Repository files navigation

Wikimedia Data Processing

Table of Contents

Description

The Wikimedia Data Processing project is designed to handle and process large volumes of real-time streaming data from Wikimedia. The project leverages Kafka for efficient and scalable data ingestion and processing and utilizes MySQL for data storage, enabling analytical insights.

Key Features

  • Real-Time Data Ingestion: Utilizes a Kafka producer to stream real-time data from Wikimedia.
  • Data Processing: Consumes and processes real-time data via a Kafka consumer.
  • Data Storage: Persists processed data into a MySQL database.
  • Scalability: Built with Spring Boot microservices architecture for scalability and maintainability.

For accessing the real-time stream data from Wikimedia, visit: Wikimedia Stream

Technologies Used

Backend

  • Java: Version 11
  • Spring Boot: Version 2.5.12
  • Apache Kafka: Distributed streaming platform
  • Apache Maven: Version 3.8.4 for build automation

Database

  • MySQL: Relational Database Management System

Tools

  • Docker: Version 27.0.3 for containerization
  • IntelliJ IDEA: 2024.1.4 (Community Edition)
  • Docker Desktop: Version 4.31.1

Architecture Overview

The project follows a microservices architecture and comprises two main components:

  1. Wikimedia Data Producer: A Kafka producer that reads real-time data from Wikimedia and publishes it to a Kafka topic.
  2. Wikimedia Data Consumer: A Kafka consumer that reads data from the Kafka topic and stores it in a MySQL database.

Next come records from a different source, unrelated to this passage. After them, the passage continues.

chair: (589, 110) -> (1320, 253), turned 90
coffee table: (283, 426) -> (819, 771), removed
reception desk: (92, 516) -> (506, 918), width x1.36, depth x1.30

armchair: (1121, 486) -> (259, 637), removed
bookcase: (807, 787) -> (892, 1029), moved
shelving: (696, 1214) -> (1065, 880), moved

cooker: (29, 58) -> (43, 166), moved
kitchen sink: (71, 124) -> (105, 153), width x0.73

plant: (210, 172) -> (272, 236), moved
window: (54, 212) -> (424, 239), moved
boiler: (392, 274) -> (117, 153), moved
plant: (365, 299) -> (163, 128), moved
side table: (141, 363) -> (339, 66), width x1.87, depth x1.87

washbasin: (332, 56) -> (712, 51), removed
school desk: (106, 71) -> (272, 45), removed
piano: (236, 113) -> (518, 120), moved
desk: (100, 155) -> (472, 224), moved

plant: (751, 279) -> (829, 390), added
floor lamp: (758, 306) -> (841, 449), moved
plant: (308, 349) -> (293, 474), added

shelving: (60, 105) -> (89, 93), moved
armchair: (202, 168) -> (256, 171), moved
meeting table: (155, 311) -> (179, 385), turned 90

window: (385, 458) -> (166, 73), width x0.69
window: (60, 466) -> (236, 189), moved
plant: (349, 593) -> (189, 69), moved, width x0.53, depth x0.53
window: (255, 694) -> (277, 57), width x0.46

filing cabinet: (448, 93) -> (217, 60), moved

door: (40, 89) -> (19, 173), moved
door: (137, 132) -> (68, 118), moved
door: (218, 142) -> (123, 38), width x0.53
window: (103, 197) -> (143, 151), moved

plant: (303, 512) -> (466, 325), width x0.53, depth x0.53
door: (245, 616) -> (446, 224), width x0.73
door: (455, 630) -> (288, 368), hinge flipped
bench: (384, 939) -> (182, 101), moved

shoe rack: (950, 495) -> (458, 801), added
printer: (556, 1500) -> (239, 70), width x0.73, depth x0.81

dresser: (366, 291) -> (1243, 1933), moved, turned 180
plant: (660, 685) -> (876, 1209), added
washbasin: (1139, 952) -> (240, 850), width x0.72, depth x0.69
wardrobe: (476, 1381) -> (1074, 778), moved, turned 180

Setup and Run Instructions

Using IntelliJ

Prerequisites

  • Install Docker and Docker Compose
  • Install Java 11
  • Install Maven 3.8.4

Step-by-Step Setup

  1. Clone the Repository:

    git clone https://github.com/tienhuynh-tn/Wikimedia-data-processing.git
    cd Wikimedia-data-processing
  2. Build the Project:

    mvn clean install
  3. Run Docker Services:

    • Start Kafka UI:
      docker compose -f ./docker/kafka-ui.yml up -d
    • Start MySQL Database:
      docker compose -f ./docker/mysql.yml up -d
  4. Run Services in IntelliJ:

    • Open IntelliJ, import the project, and run the main classes for both producer and consumer modules.

Using Docker Compose

  1. Edit application.yml Configuration:

    • Update the configuration to match the Docker environment (comment/uncomment as necessary).
  2. Navigate to the Docker Directory:

    cd ./docker/
  3. Build Docker Images:

    docker-compose build --no-cache
  4. Start All Services:

    docker-compose up -d
  5. View Application Logs:

    docker logs -f wikimedia-data-processing

Monitoring and Logs

  • Kafka UI: Access Kafka UI at http://localhost:8080 to monitor Kafka topics and messages.
  • Application Logs: Use docker logs -f <container_name> to view real-time logs for each service.

References

Troubleshooting

  • Kafka Broker Not Starting: Ensure the zookeeper service is running before starting the Kafka broker.
  • Connection Refused to MySQL: Check the MySQL host and port configurations, and verify Docker network settings.
  • Kafka Connection Issues: When running with Docker Compose, you may encounter Connection to node -1 (localhost/127.0.0.1:9092) could not be established errors initially. This is expected; the project should stabilize after a few minutes.

Contributing

Contributions are welcome! Please submit a pull request or open an issue to get started.

License

© 2024 tienhuynh-tn. This project is licensed under the MIT License.